Task to carry out: Copy the listing below, character for character, from its first line through the line containing "neurologiques, Gauthier appor", including that line.
- - - - -
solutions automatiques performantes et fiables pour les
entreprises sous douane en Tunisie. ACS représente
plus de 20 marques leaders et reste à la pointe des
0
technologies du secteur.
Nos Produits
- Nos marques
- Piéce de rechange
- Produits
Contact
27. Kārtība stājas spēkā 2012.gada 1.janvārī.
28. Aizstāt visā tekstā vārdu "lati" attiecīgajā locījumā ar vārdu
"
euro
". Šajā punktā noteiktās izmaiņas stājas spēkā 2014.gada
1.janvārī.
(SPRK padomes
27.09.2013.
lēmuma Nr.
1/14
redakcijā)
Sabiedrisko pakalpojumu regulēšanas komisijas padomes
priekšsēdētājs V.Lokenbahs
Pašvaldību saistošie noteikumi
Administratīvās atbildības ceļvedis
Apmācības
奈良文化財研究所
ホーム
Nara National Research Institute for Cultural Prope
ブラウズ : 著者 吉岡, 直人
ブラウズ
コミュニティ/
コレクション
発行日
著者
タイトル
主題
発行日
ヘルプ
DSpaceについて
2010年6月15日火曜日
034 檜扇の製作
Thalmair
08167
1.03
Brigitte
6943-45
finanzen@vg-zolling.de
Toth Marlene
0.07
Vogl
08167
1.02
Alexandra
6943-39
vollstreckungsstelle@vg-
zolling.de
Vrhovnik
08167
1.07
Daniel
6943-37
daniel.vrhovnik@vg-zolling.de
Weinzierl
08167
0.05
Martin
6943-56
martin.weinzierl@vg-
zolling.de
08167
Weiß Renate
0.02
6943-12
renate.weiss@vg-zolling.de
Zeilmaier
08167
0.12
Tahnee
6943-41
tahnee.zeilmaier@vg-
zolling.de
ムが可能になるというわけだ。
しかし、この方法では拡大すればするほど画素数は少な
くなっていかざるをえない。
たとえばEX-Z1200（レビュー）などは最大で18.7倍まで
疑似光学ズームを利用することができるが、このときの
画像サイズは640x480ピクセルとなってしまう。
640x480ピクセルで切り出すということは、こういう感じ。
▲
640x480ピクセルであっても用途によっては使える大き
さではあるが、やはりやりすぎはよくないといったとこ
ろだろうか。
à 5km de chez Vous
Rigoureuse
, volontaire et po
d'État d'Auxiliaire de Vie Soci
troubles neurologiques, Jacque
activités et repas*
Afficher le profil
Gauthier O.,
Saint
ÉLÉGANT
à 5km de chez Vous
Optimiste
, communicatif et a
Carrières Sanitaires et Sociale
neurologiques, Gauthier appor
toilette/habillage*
- - - - -
Your response:
solutions automatiques performantes et fiables pour les
entreprises sous douane en Tunisie. ACS représente
plus de 20 marques leaders et reste à la pointe des
0
technologies du secteur.
Nos Produits
- Nos marques
- Piéce de rechange
- Produits
Contact
27. Kārtība stājas spēkā 2012.gada 1.janvārī.
28. Aizstāt visā tekstā vārdu "lati" attiecīgajā locījumā ar vārdu
"
euro
". Šajā punktā noteiktās izmaiņas stājas spēkā 2014.gada
1.janvārī.
(SPRK padomes
27.09.2013.
lēmuma Nr.
1/14
redakcijā)
Sabiedrisko pakalpojumu regulēšanas komisijas padomes
priekšsēdētājs V.Lokenbahs
Pašvaldību saistošie noteikumi
Administratīvās atbildības ceļvedis
Apmācības
奈良文化財研究所
ホーム
Nara National Research Institute for Cultural Prope
ブラウズ : 著者 吉岡, 直人
ブラウズ
コミュニティ/
コレクション
発行日
著者
タイトル
主題
発行日
ヘルプ
DSpaceについて
2010年6月15日火曜日
034 檜扇の製作
Thalmair
08167
1.03
Brigitte
6943-45
finanzen@vg-zolling.de
Toth Marlene
0.07
Vogl
08167
1.02
Alexandra
6943-39
vollstreckungsstelle@vg-
zolling.de
Vrhovnik
08167
1.07
Daniel
6943-37
daniel.vrhovnik@vg-zolling.de
Weinzierl
08167
0.05
Martin
6943-56
martin.weinzierl@vg-
zolling.de
08167
Weiß Renate
0.02
6943-12
renate.weiss@vg-zolling.de
Zeilmaier
08167
0.12
Tahnee
6943-41
tahnee.zeilmaier@vg-
zolling.de
ムが可能になるというわけだ。
しかし、この方法では拡大すればするほど画素数は少な
くなっていかざるをえない。
たとえばEX-Z1200（レビュー）などは最大で18.7倍まで
疑似光学ズームを利用することができるが、このときの
画像サイズは640x480ピクセルとなってしまう。
640x480ピクセルで切り出すということは、こういう感じ。
▲
640x480ピクセルであっても用途によっては使える大き
さではあるが、やはりやりすぎはよくないといったとこ
ろだろうか。
à 5km de chez Vous
Rigoureuse
, volontaire et po
d'État d'Auxiliaire de Vie Soci
troubles neurologiques, Jacque
activités et repas*
Afficher le profil
Gauthier O.,
Saint
ÉLÉGANT
à 5km de chez Vous
Optimiste
, communicatif et a
Carrières Sanitaires et Sociale
neurologiques, Gauthier appor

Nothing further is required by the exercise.